Sixteen people have been confirmed dead since a fire engulfed a printing office warehouse in the northeast of Moscow, the Emergency Ministry said. One of the victims sent to hospital has died there, the Moscow mayor said.
“As the fire was being extinguished, the staff found a room cut off by the fire,” the press service of the Emergencies Ministry for the Moscow region told TASS.
“Fire-fighters broke through the wall and found 16 bodies there,” it said.
Moscow authorities and law enforcement officials will look into the cause of the blaze, Moscow Mayor Sergey Sobyanin promised in a post on Twitter.
“А fire occurred on Altyevskoye highway. Unfortunately, there are a lot of victims.
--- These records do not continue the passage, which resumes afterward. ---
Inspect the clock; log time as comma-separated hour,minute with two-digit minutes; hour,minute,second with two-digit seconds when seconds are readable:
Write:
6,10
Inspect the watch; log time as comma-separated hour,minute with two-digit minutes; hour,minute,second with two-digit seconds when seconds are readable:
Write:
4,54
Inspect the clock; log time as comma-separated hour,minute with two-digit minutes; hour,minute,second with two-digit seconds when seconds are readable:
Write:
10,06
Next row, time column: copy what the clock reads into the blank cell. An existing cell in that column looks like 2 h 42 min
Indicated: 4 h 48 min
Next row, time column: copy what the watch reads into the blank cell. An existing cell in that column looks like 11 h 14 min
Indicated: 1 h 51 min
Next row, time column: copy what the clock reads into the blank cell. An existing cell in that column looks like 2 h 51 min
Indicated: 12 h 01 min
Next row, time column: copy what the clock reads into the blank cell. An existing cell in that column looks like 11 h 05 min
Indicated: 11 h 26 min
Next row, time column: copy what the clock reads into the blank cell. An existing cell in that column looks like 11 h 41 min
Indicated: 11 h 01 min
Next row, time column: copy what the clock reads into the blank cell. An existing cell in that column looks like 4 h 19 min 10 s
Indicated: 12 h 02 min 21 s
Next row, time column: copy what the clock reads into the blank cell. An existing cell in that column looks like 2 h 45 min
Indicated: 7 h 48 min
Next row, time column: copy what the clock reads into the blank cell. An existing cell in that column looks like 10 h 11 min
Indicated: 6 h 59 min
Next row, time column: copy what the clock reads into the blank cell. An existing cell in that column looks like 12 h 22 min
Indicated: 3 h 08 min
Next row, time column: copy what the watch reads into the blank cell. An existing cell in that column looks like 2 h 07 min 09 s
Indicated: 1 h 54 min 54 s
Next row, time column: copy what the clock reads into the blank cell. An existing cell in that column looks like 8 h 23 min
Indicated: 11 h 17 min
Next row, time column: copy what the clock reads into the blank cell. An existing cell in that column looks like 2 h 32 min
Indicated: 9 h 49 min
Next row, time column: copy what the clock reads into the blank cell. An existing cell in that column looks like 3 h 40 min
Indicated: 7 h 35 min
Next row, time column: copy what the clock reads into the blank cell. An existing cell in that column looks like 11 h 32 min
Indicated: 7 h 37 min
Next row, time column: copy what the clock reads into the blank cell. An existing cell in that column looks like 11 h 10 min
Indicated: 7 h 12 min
We’ll be investigating with the law enforcement bodies.”
The Emergencies Ministry has reported that twelve people were rescued from the fire.
According to preliminary version, all victims died in their sleep, due to inhaling toxic fumes from the fire, according to a source cited by RIA Novosti news agency.
One of the victims sent to hospital has died there, Moscow mayor Sergey Sobyanin posted on Twitter.
Moscow officials said all of the fire victims were from Kyrgyztan, a country located in Central Asia that used to be one of the Soviet republics.
The fire began during a shift change, so the victims weren’t sleeping, as was reported earlier, but had, rather, arrived early in the morning, according to a law enforcement source quoted by TASS news agency.
The blaze was reportedly ignited by a lamp in a loading area.
“We couldn’t save some of the workers because they went to a remote room from which you can’t escape, and died inhaling combustion gases,” vice head of the Moscow Emergencies Ministry, Leonid Belyayev, told TASS.
Another source in the Emergencies Ministry told Interfax that the victims may actually have gotten lost in the building due to the smoky conditions while trying to escape.